January 9, 2020

LetsEncrypt Script to Auto Renew Certificates for Apache

Need a way to perform LetsEncrypt renewals automatically? This quick script is useful for those needing a good way to renew SSL certs with Apache without it just attempting to renew daily but rather a day threshold you specify.

LetsEncrypt Script to Auto Renew Certificates for Apache

Dealing with a lot of Apache hosts and using LetsEncrypt free SSL certificates can lead to a lot of manual renewing of the certs.

Some seem to just create a cron job to run certbot renew daily and it will renew once it gets within the 30 days. I don't like that approach myself so I wrote a script that you can set the parameter yourself and have the cron run however often you feel necessary, like once a week to narrow down the cert closer to it's actual expiration date.

This simple script is:

# Script to auto renew Lets Encrypt SSL certs based
# on defined # of valid days remaining.
# Valid for Apache installs, can be easily updated to support others.
# Written by agentpoyo 2019-12-27
# agentpoyo@gmail.com

# This program is free software: you can redistribute it and/or modify
# it under the terms of the GNU General Public License as published by
# the Free Software Foundation, either version 3 of the License, or
# (at your option) any later version.

# This program is distributed in the hope that it will be useful,
# but WITHOUT ANY WARRANTY; without even the implied warranty of
# GNU General Public License for more details. <http://www.gnu.org/licenses/>.

# Usage: ./le_auto_renew.sh <number>
# Example: ./le_auto_renew.sh 7   # Will renew the certificates if VALID days left is less than 7 days.

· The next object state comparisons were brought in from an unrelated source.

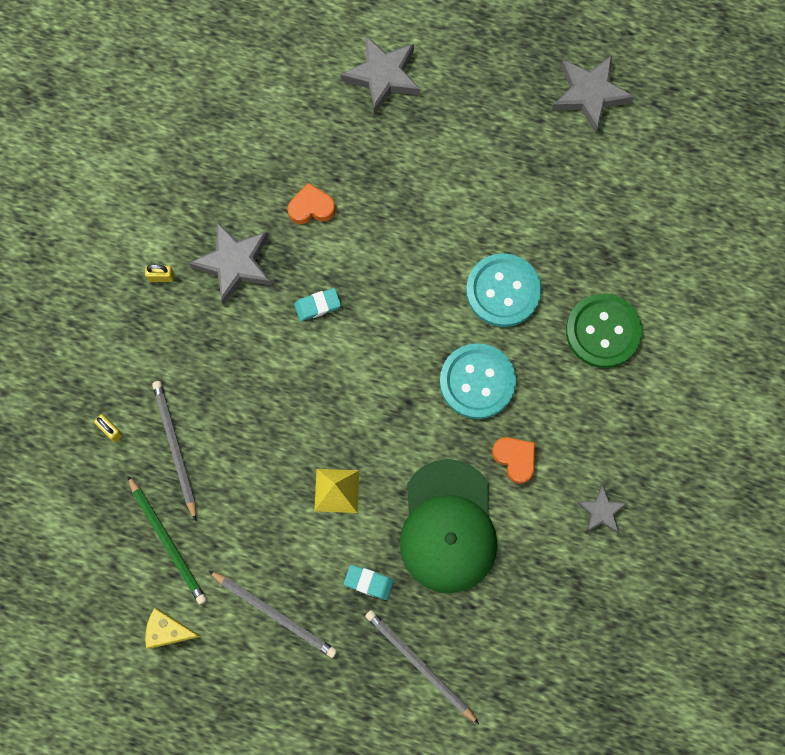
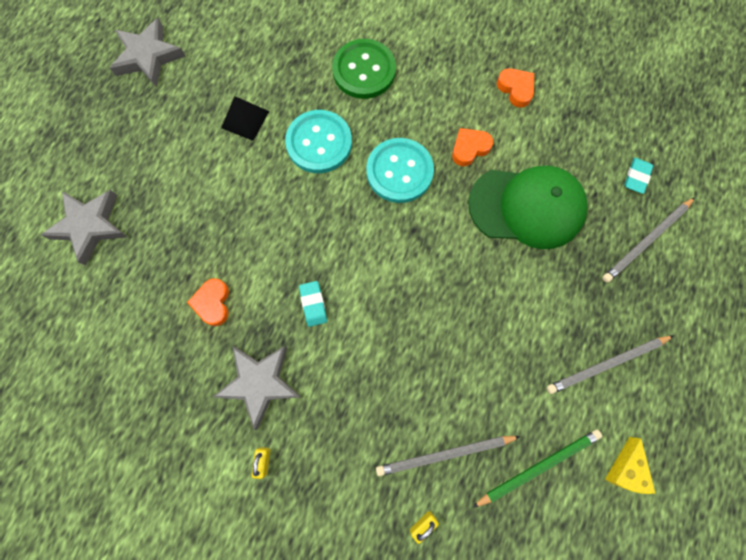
camera: 85 degrees left, 0 degrees up
grey pencil [209,571,337,658] -> grey pencil turned 150 degrees counterclockwise [547,335,674,394]
yellow pyramid [314,469,359,513] -> none
turquoise eraser [344,565,394,600] -> turquoise eraser moved to [624,158,653,194]
grey star [577,485,628,533] -> orange heart [497,68,534,108]
none -> black pyramid [221,96,269,141]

# Let's extract the valid # of days left:
DAYS=`certbot certificates | grep "Expiry Date" | cut -d"(" -f2 | cut -d" " -f2`

if [ "$DAYS" -lt "$NUM" ]; then
   echo "$DAYS is less than $NUM, time to renew!"
   /usr/bin/certbot renew --quiet
   /usr/sbin/apachectl graceful   # never hurts to do a graceful restart of apache
   echo "$DAYS valid days is greater than $NUM day(s) configured, no need to renew yet."

Right now this only works with those using LE with Apache and only have a single domain.

The idea behind this script is it grabs the "Expiry Date" from the current certificates and if you're passing the number of days left, it will renew if it is greater than.

The script is simply run like:

sh ./le_auto_renew.sh 7

The above example would renew if the Expiry Days is less than 7 days.

You can simply throw this in crontab to, customizing how you see fit. But the idea is I wanted my LE certificates to renew closer to the actual renew date and not exactly at the 30 days mark when they will allow the renewal to take place.

You can simply download the script directly from github by doing the following:

wget https://raw.githubusercontent.com/agentpoyo/scripts/master/le_auto_renew.sh

I've got a client that has multiple certs on the same Apache instance so I'm hoping to find the time to handle multiple certs that might have different Expiry Dates return from the lookup, only renewing those needing to be renewed.